Стоило приземлиться в Домодедово и подключить московскую симку, как сообщения о пропущенных вызовах посыпались шквалом: «Эрик — 39 пропущенных», — этого Томашевский решительно не ожидал, не предполагал, что после безобразного объяснения, произошедшего накануне отъезда, Эрик вообще позвонит.

Тома собрал тогда воедино всю грязь, которую когда-либо слышал в собственный адрес и которую думал о себе сам в минуты отчаяния, добавил обвинения, которые, он знал, ранят Эрика сильнее всего, — и выплеснул одним махом, как давеча вливал в себя алкоголь. Раз и навсегда.

Тогда, казалось ему, он был способен на всё, лишь бы остановить безудержный поток откровений Эрика. Тогда казалось абсолютно правильным и естественным сбежать без оглядки, и поездка в Норильск, запланированная ещё несколько месяцев тому назад, пришлась очень кстати, как и то, что Эрик о ней ничего не знал — Томашевский до сих пор не решился рассказать ему о своём прошлом.

Теперь Тома готов был признать себя слабаком, который не в состоянии держать удар. Не в случае с Тёмой, нет, — в той ситуации Сергей сделал всё, что мог, но оказался слабее обстоятельств. Там, в Норильске, он не дезертировал с поля боя — честно признал поражение и ушёл. Очередное разочарование. Болезненно? Хуже, чем когда бы то ни было. Унизительно? Нет.

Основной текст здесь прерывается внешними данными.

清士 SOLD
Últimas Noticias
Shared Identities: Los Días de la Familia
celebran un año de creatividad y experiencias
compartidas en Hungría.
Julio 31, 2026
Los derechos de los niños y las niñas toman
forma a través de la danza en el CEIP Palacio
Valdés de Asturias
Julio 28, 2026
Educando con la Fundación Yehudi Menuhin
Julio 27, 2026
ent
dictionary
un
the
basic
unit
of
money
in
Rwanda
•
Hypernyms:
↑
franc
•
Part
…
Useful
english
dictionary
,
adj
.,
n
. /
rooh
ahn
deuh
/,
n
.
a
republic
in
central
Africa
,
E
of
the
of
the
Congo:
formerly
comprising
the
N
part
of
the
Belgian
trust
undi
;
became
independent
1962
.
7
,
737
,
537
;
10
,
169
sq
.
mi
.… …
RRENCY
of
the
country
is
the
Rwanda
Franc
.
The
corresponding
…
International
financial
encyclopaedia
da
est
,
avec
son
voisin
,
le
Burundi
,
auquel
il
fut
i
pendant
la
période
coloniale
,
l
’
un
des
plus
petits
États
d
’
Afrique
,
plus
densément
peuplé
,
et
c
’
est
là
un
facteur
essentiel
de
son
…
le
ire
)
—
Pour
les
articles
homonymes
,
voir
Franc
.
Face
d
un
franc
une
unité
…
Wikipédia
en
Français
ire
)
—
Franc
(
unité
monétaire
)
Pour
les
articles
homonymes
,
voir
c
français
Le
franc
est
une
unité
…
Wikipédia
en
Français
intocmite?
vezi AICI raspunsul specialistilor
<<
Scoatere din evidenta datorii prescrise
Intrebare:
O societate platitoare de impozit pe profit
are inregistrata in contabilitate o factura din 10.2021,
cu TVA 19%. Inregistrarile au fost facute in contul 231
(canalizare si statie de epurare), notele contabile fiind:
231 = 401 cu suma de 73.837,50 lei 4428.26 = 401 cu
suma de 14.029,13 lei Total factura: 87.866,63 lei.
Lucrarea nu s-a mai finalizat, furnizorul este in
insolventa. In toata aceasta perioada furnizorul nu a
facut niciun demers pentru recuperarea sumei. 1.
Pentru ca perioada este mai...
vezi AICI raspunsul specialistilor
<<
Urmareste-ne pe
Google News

С Эриком Тома чувствовал, что повёл себя как трус. Менее болезненно и куда более стыдно. Тома не был готов к признанию Эрика. Он и прежде не был склонен углубляться в природу своей связи с этим характерным, сильным, своевольным парнем.

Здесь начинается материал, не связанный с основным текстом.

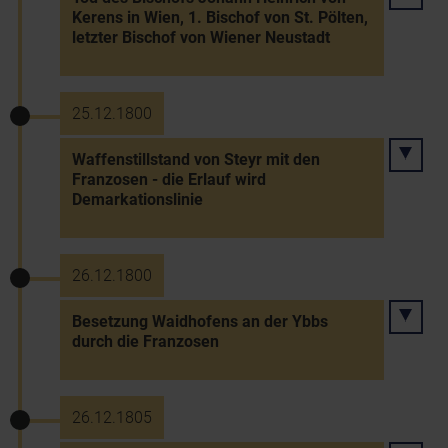
Kerens in Wien, 1. Bischof von St. Pölten,
letzter Bischof von Wiener Neustadt
25.12.1800
Waffenstillstand von Steyr mit den
Franzosen - die Erlauf wird
Demarkationslinie
26.12.1800
Besetzung Waidhofens an der Ybbs
durch die Franzosen
26.12.1805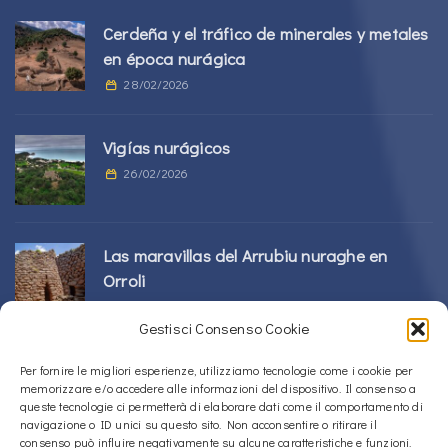
Cerdeña y el tráfico de minerales y metales
en época nurágica
28/02/2026
Vigías nurágicos
26/02/2026
Las maravillas del Arrubiu nuraghe en
Orroli
24/02/2026
Gestisci Consenso Cookie
Complejo Sos Nurattolos Nuragic en Alà
Per fornire le migliori esperienze, utilizziamo tecnologie come i cookie per
memorizzare e/o accedere alle informazioni del dispositivo. Il consenso a
dei Sardi
queste tecnologie ci permetterà di elaborare dati come il comportamento di
23/02/2026
navigazione o ID unici su questo sito. Non acconsentire o ritirare il
consenso può influire negativamente su alcune caratteristiche e funzioni.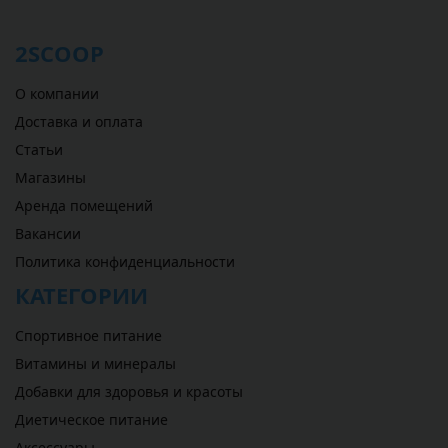
2SCOOP
О компании
Доставка и оплата
Статьи
Магазины
Аренда помещений
Вакансии
Политика конфиденциальности
КАТЕГОРИИ
Спортивное питание
Витамины и минералы
Добавки для здоровья и красоты
Диетическое питание
Аксессуары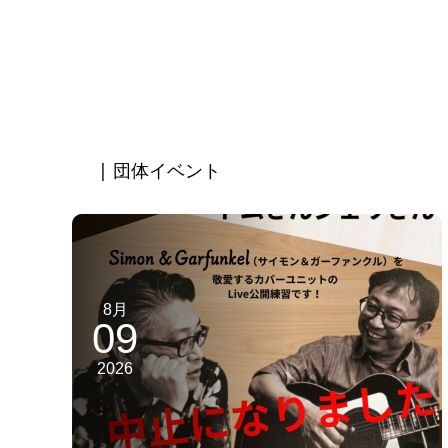
| 団体イベント
8月
09
2026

Умный, обаятельный… красивый. Да, Эрик был, определённо, во вкусе Томы, но, несмотря ни на что, совершенно не пробуждал сексуального влечения, зато давал ощущение надёжности и покоя, чувство локтя и каменной стены. Его забота выглядела именно заботой ради заботы, а не ради выгоды — невиданная роскошь по нынешним временам.

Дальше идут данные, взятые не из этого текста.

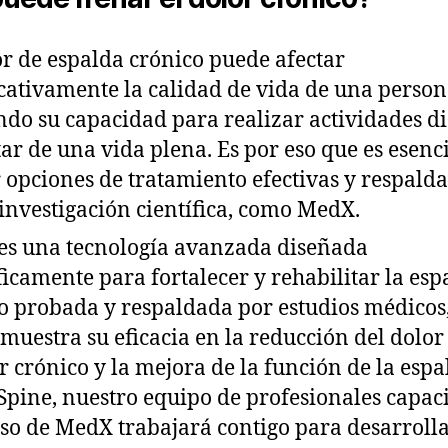
or de espalda crónico puede afectar
icativamente la calidad de vida de una person
ndo su capacidad para realizar actividades di
tar de una vida plena. Es por eso que es esenc
 opciones de tratamiento efectivas y respald
 investigación científica, como MedX.
s una tecnología avanzada diseñada
ficamente para fortalecer y rehabilitar la esp
o probada y respaldada por estudios médicos,
muestra su eficacia en la reducción del dolor
 crónico y la mejora de la función de la espa
Spine, nuestro equipo de profesionales capac
uso de MedX trabajará contigo para desarroll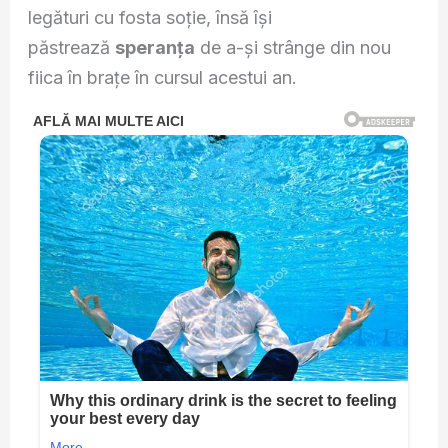
legături cu fosta soție, însă își
păstrează
speranța
de a-și strânge din nou
fiica în brațe în cursul acestui an.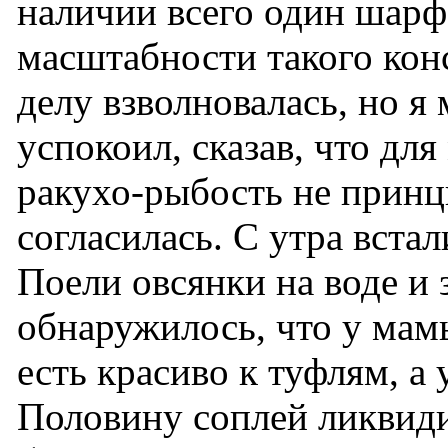
наличии всего один шарф
масштабности такого кон
делу взволновалась, но я
успокоил, сказав, что для
ракухо-рыбость не прин
согласилась. С утра вста
Поели овсянки на воде и 
обнаружилось, что у мам
есть красиво к туфлям, а
Половину соплей ликвиди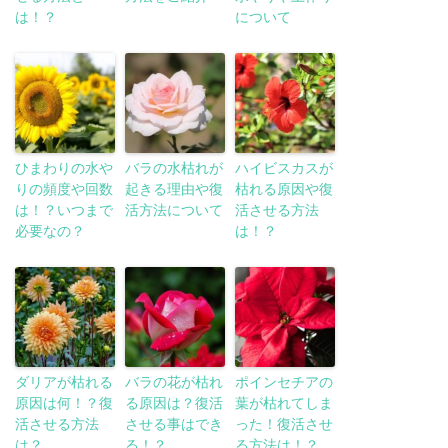
は！？
について
ひまわりの水や
バラの水枯れが
ハイビスカスが
りの頻度や回数
起きる理由や復
枯れる原因や復
は！？いつまで
活方法について
活させる方法
必要なの？
は！？
ダリアが枯れる
バラの花が枯れ
ポインセチアの
原因は何！？復
る原因は？復活
葉が枯れてしま
活させる方法
させる事はでき
った！復活させ
は？
る！？
る方法は！？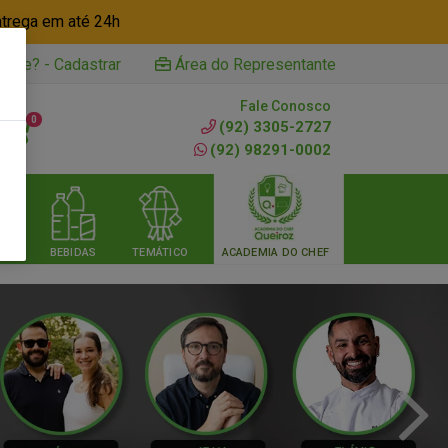
ntrega em até 24h
iente? - Cadastrar
Área do Representante
Fale Conosco
0
(92) 3305-2727
(92) 98291-0002
RIA
BEBIDAS
TEMÁTICO
ACADEMIA DO CHEF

«Ребёнок!» — в глазах Томашевского — не оскорбление — истина. С самого начала Тома разглядел в образе Эрика именно ребёнка, капризного, местами испорченного, но доброго и, как ни парадоксально, чистого, вопреки всему. Сергей слишком увлёкся своей родительской ролью и совершенно упустил из внимания Эрика-мужчину.